> **Required work**
Repeat every line of the items below word for word.

** BEGIN Records **

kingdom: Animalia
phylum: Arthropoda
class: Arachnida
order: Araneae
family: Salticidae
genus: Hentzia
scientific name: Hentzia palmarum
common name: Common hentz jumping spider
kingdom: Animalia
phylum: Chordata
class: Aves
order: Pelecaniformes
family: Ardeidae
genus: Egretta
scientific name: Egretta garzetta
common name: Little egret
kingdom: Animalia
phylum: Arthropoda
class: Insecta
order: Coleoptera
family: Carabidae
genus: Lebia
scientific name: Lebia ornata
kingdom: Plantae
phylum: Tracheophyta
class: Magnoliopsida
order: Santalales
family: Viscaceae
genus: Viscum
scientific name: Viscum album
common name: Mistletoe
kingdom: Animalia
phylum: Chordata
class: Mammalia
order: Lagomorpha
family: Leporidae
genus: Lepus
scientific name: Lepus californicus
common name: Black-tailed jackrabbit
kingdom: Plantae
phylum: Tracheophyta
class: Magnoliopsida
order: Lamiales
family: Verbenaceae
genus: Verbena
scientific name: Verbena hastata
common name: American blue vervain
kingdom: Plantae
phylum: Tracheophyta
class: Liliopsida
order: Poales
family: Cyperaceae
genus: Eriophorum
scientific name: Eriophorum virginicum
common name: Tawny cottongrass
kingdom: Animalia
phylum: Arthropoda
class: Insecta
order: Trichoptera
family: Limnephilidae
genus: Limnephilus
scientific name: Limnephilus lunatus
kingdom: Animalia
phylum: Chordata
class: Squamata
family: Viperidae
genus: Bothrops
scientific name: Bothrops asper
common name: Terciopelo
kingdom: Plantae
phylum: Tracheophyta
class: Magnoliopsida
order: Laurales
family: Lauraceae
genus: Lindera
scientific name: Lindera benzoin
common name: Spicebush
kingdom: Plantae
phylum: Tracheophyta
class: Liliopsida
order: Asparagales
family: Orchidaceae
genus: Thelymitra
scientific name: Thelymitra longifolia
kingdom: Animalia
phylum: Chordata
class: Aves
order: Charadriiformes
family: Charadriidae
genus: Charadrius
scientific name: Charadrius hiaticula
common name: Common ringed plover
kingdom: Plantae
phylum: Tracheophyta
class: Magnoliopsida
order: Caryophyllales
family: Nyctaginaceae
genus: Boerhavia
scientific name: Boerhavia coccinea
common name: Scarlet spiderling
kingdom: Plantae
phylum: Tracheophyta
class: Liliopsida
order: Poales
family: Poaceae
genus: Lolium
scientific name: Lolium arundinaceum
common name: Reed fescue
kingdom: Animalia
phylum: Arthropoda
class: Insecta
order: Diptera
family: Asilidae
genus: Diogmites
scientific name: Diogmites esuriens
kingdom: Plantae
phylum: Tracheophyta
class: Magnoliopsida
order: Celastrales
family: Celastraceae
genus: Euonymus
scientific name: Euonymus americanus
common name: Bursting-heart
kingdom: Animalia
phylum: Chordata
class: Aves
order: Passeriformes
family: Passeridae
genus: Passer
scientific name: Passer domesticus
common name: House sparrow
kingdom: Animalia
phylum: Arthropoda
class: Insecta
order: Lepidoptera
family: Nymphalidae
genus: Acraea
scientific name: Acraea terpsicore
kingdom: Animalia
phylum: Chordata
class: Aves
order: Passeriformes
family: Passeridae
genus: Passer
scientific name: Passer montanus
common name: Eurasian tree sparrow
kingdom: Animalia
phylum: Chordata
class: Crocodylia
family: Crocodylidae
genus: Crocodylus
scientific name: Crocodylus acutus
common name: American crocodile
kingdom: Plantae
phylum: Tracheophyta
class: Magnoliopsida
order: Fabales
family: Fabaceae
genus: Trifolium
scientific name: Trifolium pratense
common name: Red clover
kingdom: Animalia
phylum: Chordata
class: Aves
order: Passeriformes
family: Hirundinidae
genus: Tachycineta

** END Records **

> **Output**
kingdom: Animalia
phylum: Arthropoda
class: Arachnida
order: Araneae
family: Salticidae
genus: Hentzia
scientific name: Hentzia palmarum
common name: Common hentz jumping spider
kingdom: Animalia
phylum: Chordata
class: Aves
order: Pelecaniformes
family: Ardeidae
genus: Egretta
scientific name: Egretta garzetta
common name: Little egret
kingdom: Animalia
phylum: Arthropoda
class: Insecta
order: Coleoptera
family: Carabidae
genus: Lebia
scientific name: Lebia ornata
kingdom: Plantae
phylum: Tracheophyta
class: Magnoliopsida
order: Santalales
family: Viscaceae
genus: Viscum
scientific name: Viscum album
common name: Mistletoe
kingdom: Animalia
phylum: Chordata
class: Mammalia
order: Lagomorpha
family: Leporidae
genus: Lepus
scientific name: Lepus californicus
common name: Black-tailed jackrabbit
kingdom: Plantae
phylum: Tracheophyta
class: Magnoliopsida
order: Lamiales
family: Verbenaceae
genus: Verbena
scientific name: Verbena hastata
common name: American blue vervain
kingdom: Plantae
phylum: Tracheophyta
class: Liliopsida
order: Poales
family: Cyperaceae
genus: Eriophorum
scientific name: Eriophorum virginicum
common name: Tawny cottongrass
kingdom: Animalia
phylum: Arthropoda
class: Insecta
order: Trichoptera
family: Limnephilidae
genus: Limnephilus
scientific name: Limnephilus lunatus
kingdom: Animalia
phylum: Chordata
class: Squamata
family: Viperidae
genus: Bothrops
scientific name: Bothrops asper
common name: Terciopelo
kingdom: Plantae
phylum: Tracheophyta
class: Magnoliopsida
order: Laurales
family: Lauraceae
genus: Lindera
scientific name: Lindera benzoin
common name: Spicebush
kingdom: Plantae
phylum: Tracheophyta
class: Liliopsida
order: Asparagales
family: Orchidaceae
genus: Thelymitra
scientific name: Thelymitra longifolia
kingdom: Animalia
phylum: Chordata
class: Aves
order: Charadriiformes
family: Charadriidae
genus: Charadrius
scientific name: Charadrius hiaticula
common name: Common ringed plover
kingdom: Plantae
phylum: Tracheophyta
class: Magnoliopsida
order: Caryophyllales
family: Nyctaginaceae
genus: Boerhavia
scientific name: Boerhavia coccinea
common name: Scarlet spiderling
kingdom: Plantae
phylum: Tracheophyta
class: Liliopsida
order: Poales
family: Poaceae
genus: Lolium
scientific name: Lolium arundinaceum
common name: Reed fescue
kingdom: Animalia
phylum: Arthropoda
class: Insecta
order: Diptera
family: Asilidae
genus: Diogmites
scientific name: Diogmites esuriens
kingdom: Plantae
phylum: Tracheophyta
class: Magnoliopsida
order: Celastrales
family: Celastraceae
genus: Euonymus
scientific name: Euonymus americanus
common name: Bursting-heart
kingdom: Animalia
phylum: Chordata
class: Aves
order: Passeriformes
family: Passeridae
genus: Passer
scientific name: Passer domesticus
common name: House sparrow
kingdom: Animalia
phylum: Arthropoda
class: Insecta
order: Lepidoptera
family: Nymphalidae
genus: Acraea
scientific name: Acraea terpsicore
kingdom: Animalia
phylum: Chordata
class: Aves
order: Passeriformes
family: Passeridae
genus: Passer
scientific name: Passer montanus
common name: Eurasian tree sparrow
kingdom: Animalia
phylum: Chordata
class: Crocodylia
family: Crocodylidae
genus: Crocodylus
scientific name: Crocodylus acutus
common name: American crocodile
kingdom: Plantae
phylum: Tracheophyta
class: Magnoliopsida
order: Fabales
family: Fabaceae
genus: Trifolium
scientific name: Trifolium pratense
common name: Red clover
kingdom: Animalia
phylum: Chordata
class: Aves
order: Passeriformes
family: Hirundinidae
genus: Tachycineta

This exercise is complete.